Zum Schreiben ist Pessan durchs Lesen, durch die Freude am Lesen gekommen. In seiner Jugend gab es kein Netflix. In Frankreich ging just der dritte Fernsehsender auf Sendung. Falls man einen Film sehen sollte, griff man zu VHS-Kassetten, die man (aus heutiger Sicht umständlich) in Videotheken ausleihen und vor der Abgabe wieder zurückspulen musste. Der Zugang zu Büchern war da viel einfacher: In französischen Schulen gibt es das sogenannte CDI, eine Biblio- und Mediathek. Wer gern liest, schreibt auch irgendwann. Zudem sei es eine sehr preiswerte Beschäftigung, so Pessan. Alles was man benötige, seien Stift und Papier, kein teures Instrument wie beispielsweise bei Musikunterricht. Im Alter von 19 Jahren schickte Pessan seinen ersten Roman an einen Verlag. Der war natürlich noch nicht gut und wurde nicht veröffentlicht. Nach seinem dritten Roman nahm er eine sechsmonatige Auszeit von der Arbeit, die allerdings bis heute anhält. Schriftsteller zu sein ist nun sein Hauptberuf.

Im Rahmen des internationalen Literaturprojektes, in dessen erster Etappe wir bewusst die Welt um uns beobachtet haben, ist ein neuer Arbeitsauftrag von ihm, sich über etwas zu wundern, über etwas erstaunt zu sein, so wie jemand, für den unser Alltägliches überhaupt nicht selbstverständlich ist. Wir haben ihn natürlich gefragt, was ihn an Berlin erstaunt und verwundert. Zum einen war er bei seinem ersten Berlinbesuch vor 21 Jahren von den großen Straßen, den großen Gebäuden und den Parks, dem vielen Grün erstaunt, zum anderen aber auch von der Unkompliziertheit, in Berlin etwas mit Kleinkindern zu unternehmen und auch Fahrrad zu fahren. Bei diesem Berlinbesuch fielen ihm die kleinen Plaketten an den Bäumen auf, jeder Baum trägt seine individuelle Nummer.

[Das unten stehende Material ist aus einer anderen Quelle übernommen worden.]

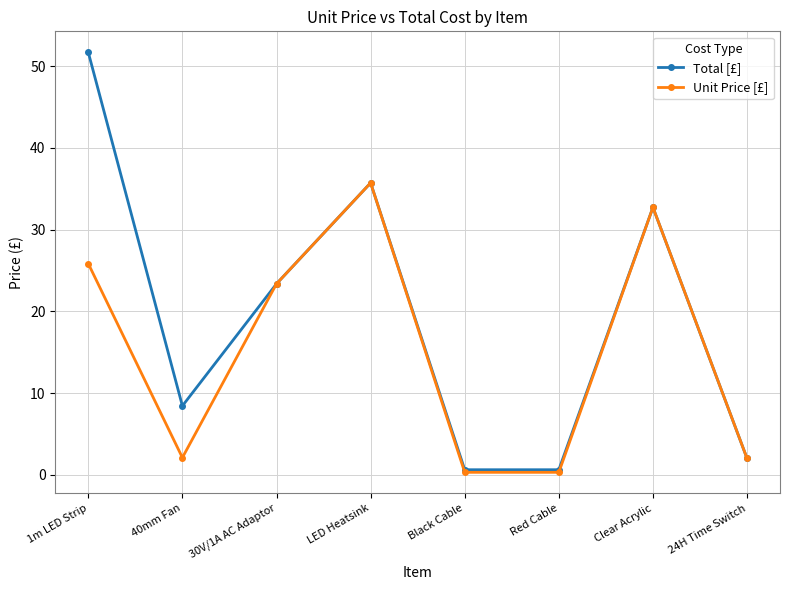

The value of Unit Price [£] at 1m LED Strip is 12.7. True or false?

False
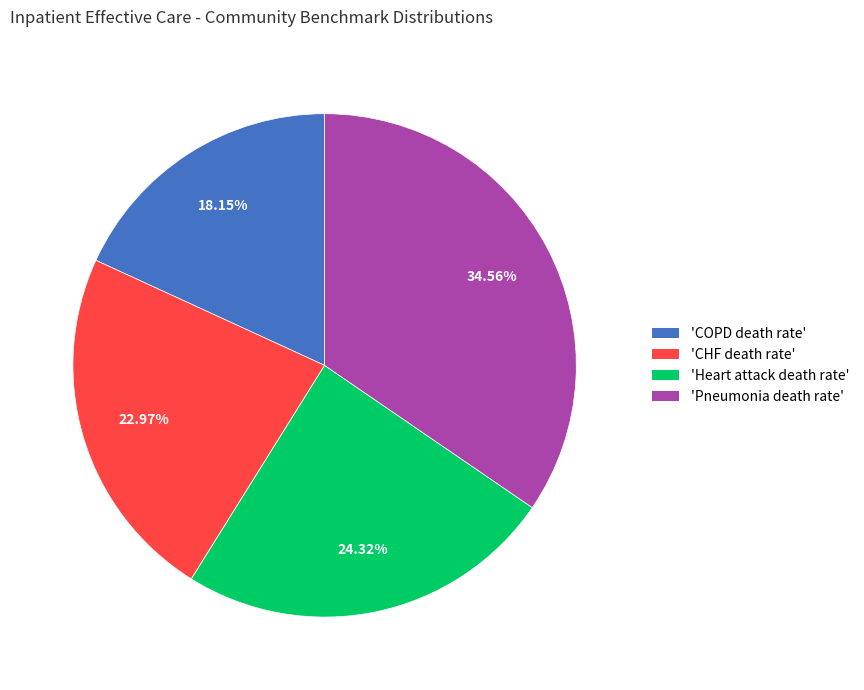

Is there any slice that represents more than half of the pie?

No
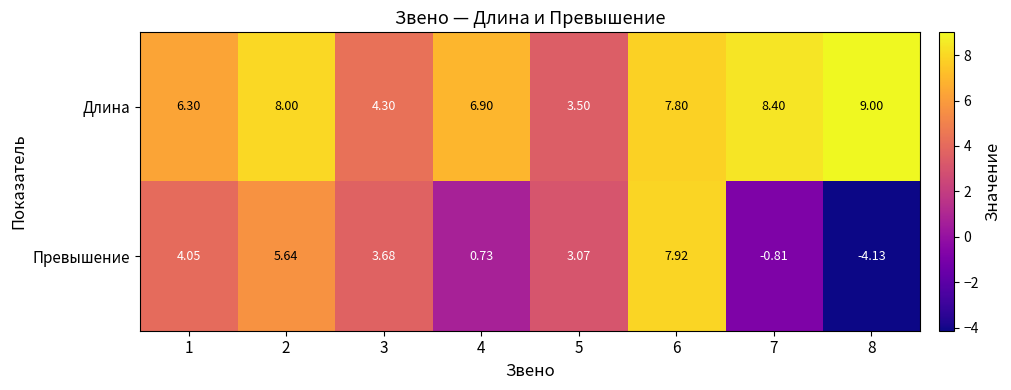

List the series in order of their overall mean, lowest first.

Превышение, Длина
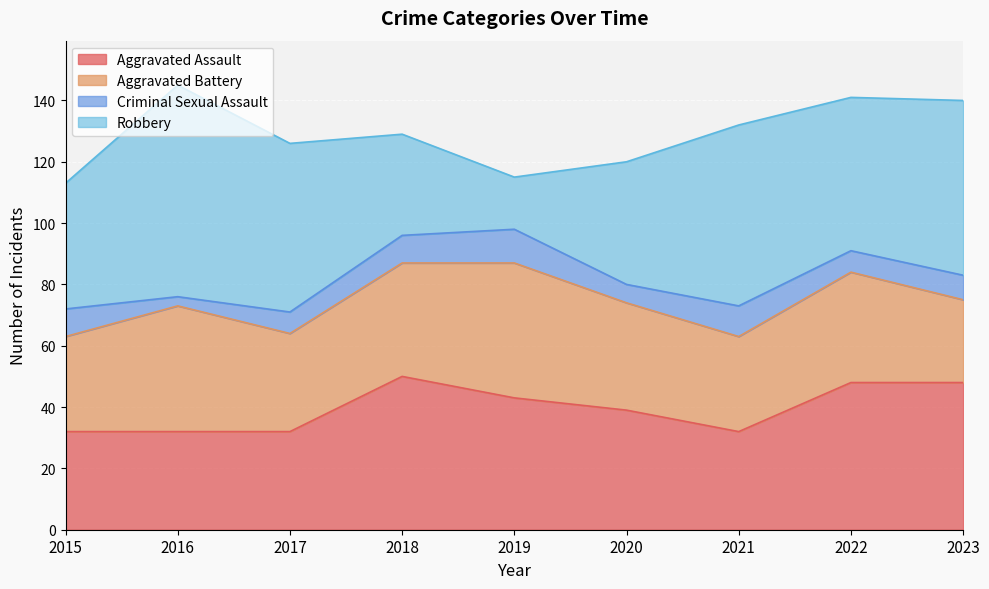

How many Criminal Sexual Assault values are between 7 and 9?

5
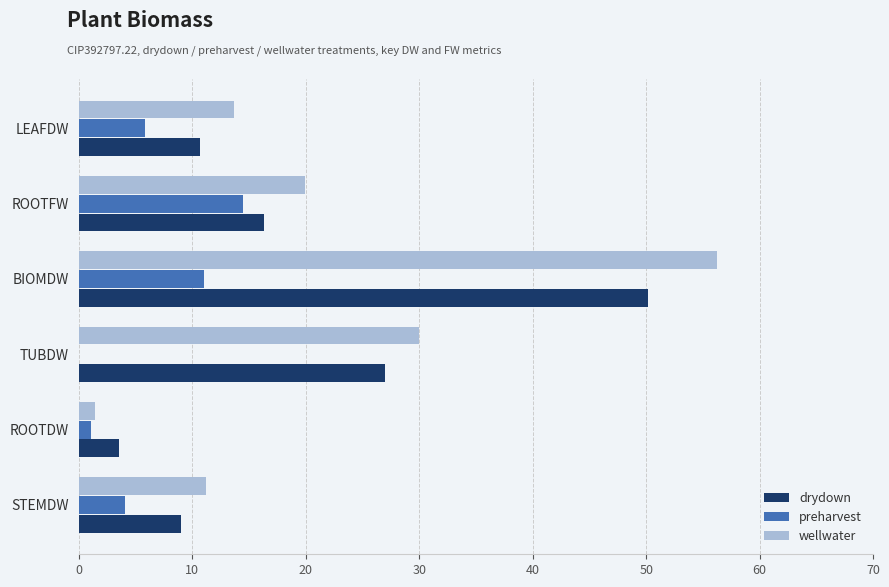

Which series has the largest total across all categories?

wellwater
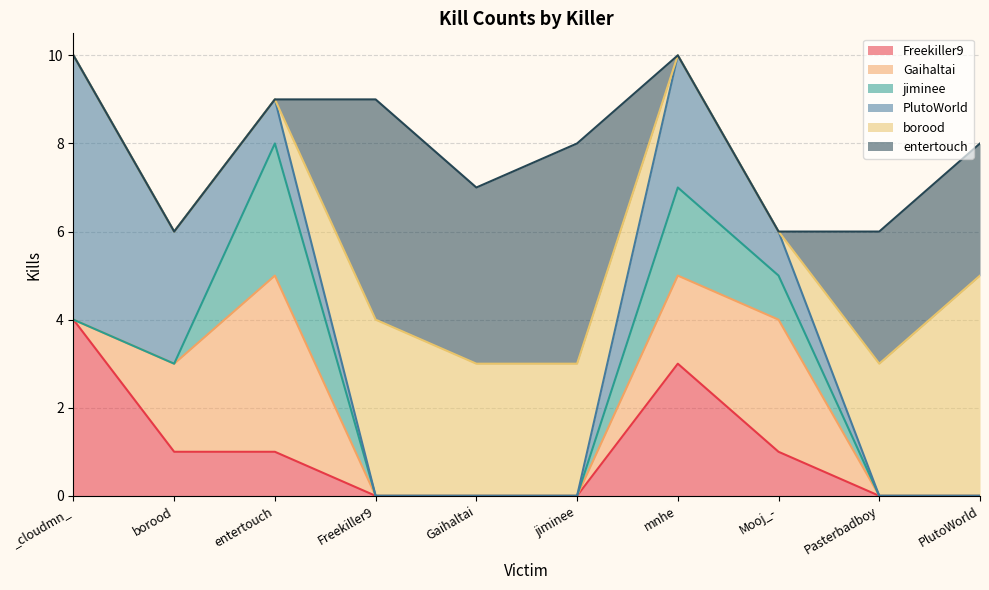

Is it true that jiminee equals 0 at Freekiller9?

True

Was uns an Berlin und unserem Alltag hier erstaunt, werden wir demnächst auf der Seite des Literaturprojektes veröffentlichen. Doch bis dahin: Merci de votre visite !

(Das Foto wurde von Capucine Valois angefertigt und uns freundlicherweise zur Verfügung gestellt. Es zeigt Éric Pessan vor dem Maison de France/Institut français Berlin.)